▶ _Exercício curto_
Resuma em duas frases o texto sobre o disco "Uma Outra Estação".

▶ _Trecho da página_
┏━━

Não deve ser culpa de ninguém.
Fãs, remanescentes da banda e,
er..., gravadora, mais que atraídos
pelos odores da morte, devem se
encontrar tristes, saudosos, desconsolados ainda.
Torna-se inevitável a chegada ao
mercado de produtos desse tipo
-o próprio material promocional
já avisa, de soslaio, que devem vir
mais discos ao vivo no futuro.
Os colegas -Dado Villa-Lobos,
Marcelo Bonfá e Renato Rocha
(este novamente participando da
banda)- se previnem em frase
que abre o encarte: "Ouça este disco da primeira à última faixa. Esta
é a história de nossas vidas".
Torna-se constrangedor contrariá-los, mas isso não é verdade.
"Uma Outra Estação" já não é
mais história, é pós-história, se
não mera necrofilia.
Pois veja: com raras exceções
-talvez caiba aí apenas "Clarisse", a propalada canção "barra-pesada" da fase final de Russo,
10min32 da vida bandida de uma
menina de 14 anos-, o CD expõe
o artista (nessa fase convertido em
intérprete por excelência) depauperado, de voz hipnotizada, sonâmbula de morte.
A banda trabalha a sonoridade
das canções, tentando flechar deficiências e transformar em
rock'n'roll o fio de voz que restava
ao outrora trovejante cantor.
Mas os versos de "As Flores do
Mal" e "Uma Outra Estação",
por exemplo, são cuspidos, expelidos de forma às vezes indecifrável.
Ainda assim, o disco guarda
muito do potencial épico que fez a
delícia da relação da banda brasiliense com o Brasil.

┗━━

▶ _Material extraído_

┏━━

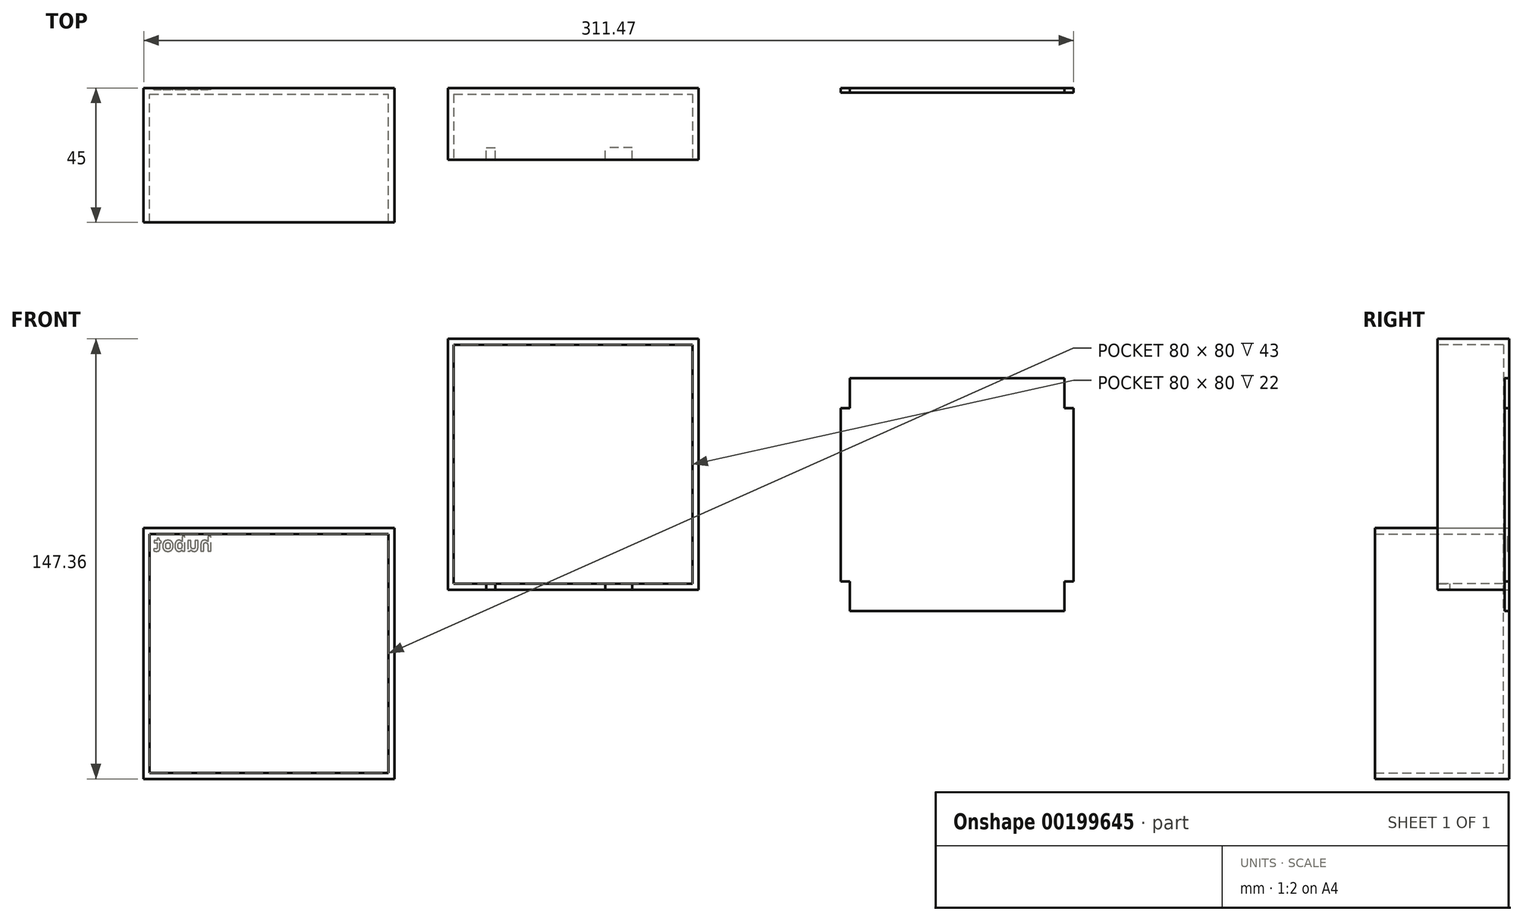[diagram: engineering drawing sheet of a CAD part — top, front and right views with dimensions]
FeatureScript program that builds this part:
annotation { "Feature Type Name" : "Feature", "Feature Type Description" : "" }
export const myFeature = defineFeature(function(context is Context, id is Id, definition is map)
    precondition{}
    {
        {
            var Q0;
            Q0=qCreatedBy(makeId("Front.planeOp"),FACE);
            var sketch = newSketch(context, id + "F0", { "sketchPlane" : qUnion([Q0])});
            skLineSegment(sketch, "E0.bottom", {"start": v(-42, 42) * mm, "end": v(42, 42) * mm});
            skLineSegment(sketch, "E0.top", {"start": v(-42, -42) * mm, "end": v(42, -42) * mm});
            skLineSegment(sketch, "E0.left", {"start": v(-42, 42) * mm, "end": v(-42, -42) * mm});
            skLineSegment(sketch, "E0.right", {"start": v(42, 42) * mm, "end": v(42, -42) * mm});
            skPoint(sketch, "E0.middle", {"position": v(0, 0) * mm});
            skSolve(sketch);
        }
        {
            var Q0;
            Q0 = qSketchRegion(id + "F0", true);
            extrude(context, id + "F1", {"entities" : qUnion([Q0]), "depth" : 24 * mm, "offsetDistance" : 25 * mm});
        }
        {
            var Q0;
            Q0=makeQuery(id+"F1.opExtrude","CAP_FACE",FACE,{"disambiguationData":[OSD([sQuery(id+"F0.wireOp",EDGE,"E0.bottom"),sQuery(id+"F0.wireOp",EDGE,"E0.top"),sQuery(id+"F0.wireOp",EDGE,"E0.left"),sQuery(id+"F0.wireOp",EDGE,"E0.right")])],"isStart":false});
            var sketch = newSketch(context, id + "F2", { "sketchPlane" : qUnion([Q0])});
            skLineSegment(sketch, "E1.bottom", {"start": v(-40, 40) * mm, "end": v(40, 40) * mm});
            skLineSegment(sketch, "E1.top", {"start": v(-40, -40) * mm, "end": v(40, -40) * mm});
            skLineSegment(sketch, "E1.left", {"start": v(-40, 40) * mm, "end": v(-40, -40) * mm});
            skLineSegment(sketch, "E1.right", {"start": v(40, 40) * mm, "end": v(40, -40) * mm});
            skPoint(sketch, "E1.middle", {"position": v(0, 0) * mm});
            skSolve(sketch);
        }
        {
            var Q0;
            Q0 = qSketchRegion(id + "F2", true);
            extrude(context, id + "F3", {"entities" : qUnion([Q0]), "operationType" : NewBodyOperationType.REMOVE, "oppositeDirection" : true, "depth" : 22 * mm, "offsetDistance" : 25 * mm});
        }
        {
            var Q0;
            Q0=makeQuery(id+"F1.opExtrude","SWEPT_FACE",FACE,{"disambiguationData":[OSD([sQuery(id+"F0.wireOp",EDGE,"E0.top")])]});
            var sketch = newSketch(context, id + "F4", { "sketchPlane" : qUnion([Q0])});
            skLineSegment(sketch, "E2.bottom", {"start": v(19.8, 24) * mm, "end": v(10.8, 24) * mm});
            skLineSegment(sketch, "E2.top", {"start": v(19.8, 20) * mm, "end": v(10.8, 20) * mm});
            skLineSegment(sketch, "E2.left", {"start": v(19.8, 24) * mm, "end": v(19.8, 20) * mm});
            skLineSegment(sketch, "E2.right", {"start": v(10.8, 24) * mm, "end": v(10.8, 20) * mm});
            skLineSegment(sketch, "E3.bottom", {"start": v(-29.1, 24) * mm, "end": v(-26.1, 24) * mm});
            skLineSegment(sketch, "E3.top", {"start": v(-29.1, 20) * mm, "end": v(-26.1, 20) * mm});
            skLineSegment(sketch, "E3.left", {"start": v(-29.1, 24) * mm, "end": v(-29.1, 20) * mm});
            skLineSegment(sketch, "E3.right", {"start": v(-26.1, 24) * mm, "end": v(-26.1, 20) * mm});
            skSolve(sketch);
        }
        {
            var Q0;
            Q0=makeQuery(id+"F4.imprint","IMPRINT",FACE,{"disambiguationData":[TD([[makeQuery(id+"F4.imprint","IMPRINT",EDGE,{"derivedFrom":sQuery(id+"F4.wireOp",EDGE,"E3.bottom")}),-1.0]])]});
            var Q1;
            Q1=makeQuery(id+"F4.imprint","IMPRINT",FACE,{"disambiguationData":[TD([[makeQuery(id+"F4.imprint","IMPRINT",EDGE,{"derivedFrom":sQuery(id+"F4.wireOp",EDGE,"E2.bottom")}),-1.0]])]});
            extrude(context, id + "F5", {"entities" : qUnion([Q0, Q1]), "operationType" : NewBodyOperationType.REMOVE, "oppositeDirection" : true, "depth" : 2.5 * mm, "offsetDistance" : 25 * mm});
        }
        {
            var Q0;
            Q0=qCreatedBy(makeId("Front.planeOp"),FACE);
            var sketch = newSketch(context, id + "F6", { "sketchPlane" : qUnion([Q0])});
            skLineSegment(sketch, "E4.bottom", {"start": v(92.6, 28.8) * mm, "end": v(164.6, 28.8) * mm});
            skLineSegment(sketch, "E4.top", {"start": v(92.6, -49.2) * mm, "end": v(164.6, -49.2) * mm});
            skLineSegment(sketch, "E4.left", {"start": v(89.6, 18.8) * mm, "end": v(89.6, -39.2) * mm});
            skLineSegment(sketch, "E4.right", {"start": v(167.6, 18.8) * mm, "end": v(167.6, -39.2) * mm});
            skLineSegment(sketch, "E5.top", {"start": v(89.6, 18.8) * mm, "end": v(92.6, 18.8) * mm});
            skLineSegment(sketch, "E5.right", {"start": v(92.6, 28.8) * mm, "end": v(92.6, 18.8) * mm});
            skLineSegment(sketch, "E6.top", {"start": v(167.6, 18.8) * mm, "end": v(164.6, 18.8) * mm});
            skLineSegment(sketch, "E6.right", {"start": v(164.6, 28.8) * mm, "end": v(164.6, 18.8) * mm});
            skLineSegment(sketch, "E7.top", {"start": v(167.6, -39.2) * mm, "end": v(164.6, -39.2) * mm});
            skLineSegment(sketch, "E7.right", {"start": v(164.6, -49.2) * mm, "end": v(164.6, -39.2) * mm});
            skLineSegment(sketch, "E8.top", {"start": v(89.6, -39.2) * mm, "end": v(92.6, -39.2) * mm});
            skLineSegment(sketch, "E8.right", {"start": v(92.6, -49.2) * mm, "end": v(92.6, -39.2) * mm});
            skSolve(sketch);
        }
        {
            var Q0;
            Q0 = qSketchRegion(id + "F6", true);
            extrude(context, id + "F7", {"entities" : qUnion([Q0]), "depth" : 1.6 * mm, "offsetDistance" : 25 * mm});
        }
        {
            var Q0;
            Q0=qCreatedBy(makeId("Front.planeOp"),FACE);
            var sketch = newSketch(context, id + "F8", { "sketchPlane" : qUnion([Q0])});
            skLineSegment(sketch, "E9.bottom", {"start": v(-143.87, -21.36) * mm, "end": v(-59.87, -21.36) * mm});
            skLineSegment(sketch, "E9.top", {"start": v(-143.87, -105.36) * mm, "end": v(-59.87, -105.36) * mm});
            skLineSegment(sketch, "E9.left", {"start": v(-143.87, -21.36) * mm, "end": v(-143.87, -105.36) * mm});
            skLineSegment(sketch, "E9.right", {"start": v(-59.87, -21.36) * mm, "end": v(-59.87, -105.36) * mm});
            skPoint(sketch, "E9.middle", {"position": v(-101.87, -63.36) * mm});
            skLineSegment(sketch, "E10.bottom", {"start": v(-61.87, -23.36) * mm, "end": v(-141.87, -23.36) * mm});
            skLineSegment(sketch, "E10.top", {"start": v(-61.87, -103.36) * mm, "end": v(-141.87, -103.36) * mm});
            skLineSegment(sketch, "E10.left", {"start": v(-61.87, -23.36) * mm, "end": v(-61.87, -103.36) * mm});
            skLineSegment(sketch, "E10.right", {"start": v(-141.87, -23.36) * mm, "end": v(-141.87, -103.36) * mm});
            skSolve(sketch);
        }
        {
            var Q0;
            Q0=makeQuery(id+"F8.imprint","IMPRINT",FACE,{"disambiguationData":[TD([[makeQuery(id+"F8.imprint","IMPRINT",EDGE,{"derivedFrom":sQuery(id+"F8.wireOp",EDGE,"E10.bottom")}),1.0]])]});
            var Q1;
            Q1=makeQuery(id+"F8.imprint","IMPRINT",FACE,{"disambiguationData":[TD([[makeQuery(id+"F8.imprint","IMPRINT",EDGE,{"derivedFrom":sQuery(id+"F8.wireOp",EDGE,"E9.bottom")}),-1.0]])]});
            extrude(context, id + "F9", {"entities" : qUnion([Q0, Q1]), "depth" : 2 * mm, "offsetDistance" : 25 * mm});
        }
        {
            var Q0;
            Q0 = qSketchRegion(id + "F8", true);
            extrude(context, id + "F10", {"entities" : qUnion([Q0]), "operationType" : NewBodyOperationType.ADD, "depth" : 45 * mm, "offsetDistance" : 25 * mm});
        }
        {
            var Q0;
            Q0=makeQuery(id+"F9.opExtrude","CAP_FACE",FACE,{"disambiguationData":[OSD([sQuery(id+"F8.wireOp",EDGE,"E9.bottom"),sQuery(id+"F8.wireOp",EDGE,"E9.top"),sQuery(id+"F8.wireOp",EDGE,"E9.left"),sQuery(id+"F8.wireOp",EDGE,"E9.right")])],"isStart":true});
            var sketch = newSketch(context, id + "F11", { "sketchPlane" : qUnion([Q0])});
            skText(sketch, "E11", { "text": "hubot", "fontName": "OpenSans-Bold.ttf"});
            const initialGuessF11  = {"E11": [0.12087, -0.0291, 1, 0, 0.00475]};
            skSetInitialGuess(sketch, initialGuessF11);
            skSolve(sketch);
        }
        {
            var Q0;
            Q0 = qSketchRegion(id + "F11", true);
            extrude(context, id + "F12", {"entities" : qUnion([Q0]), "operationType" : NewBodyOperationType.REMOVE, "oppositeDirection" : true, "depth" : 0.5 * mm, "offsetDistance" : 25 * mm});
        }
    });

┗━━

▶ _Resultado da tarefa_
O texto contesta a frase do encarte de que o disco "Uma Outra Estação" seria a história da vida da banda e o chama de pós-história, se não mera necrofilia. Segundo o texto, com raras exceções como "Clarisse", o CD mostra Russo depauperado e de voz sonâmbula, e a banda tenta compensar essas deficiências, mas o disco ainda guarda muito do potencial épico do grupo brasiliense.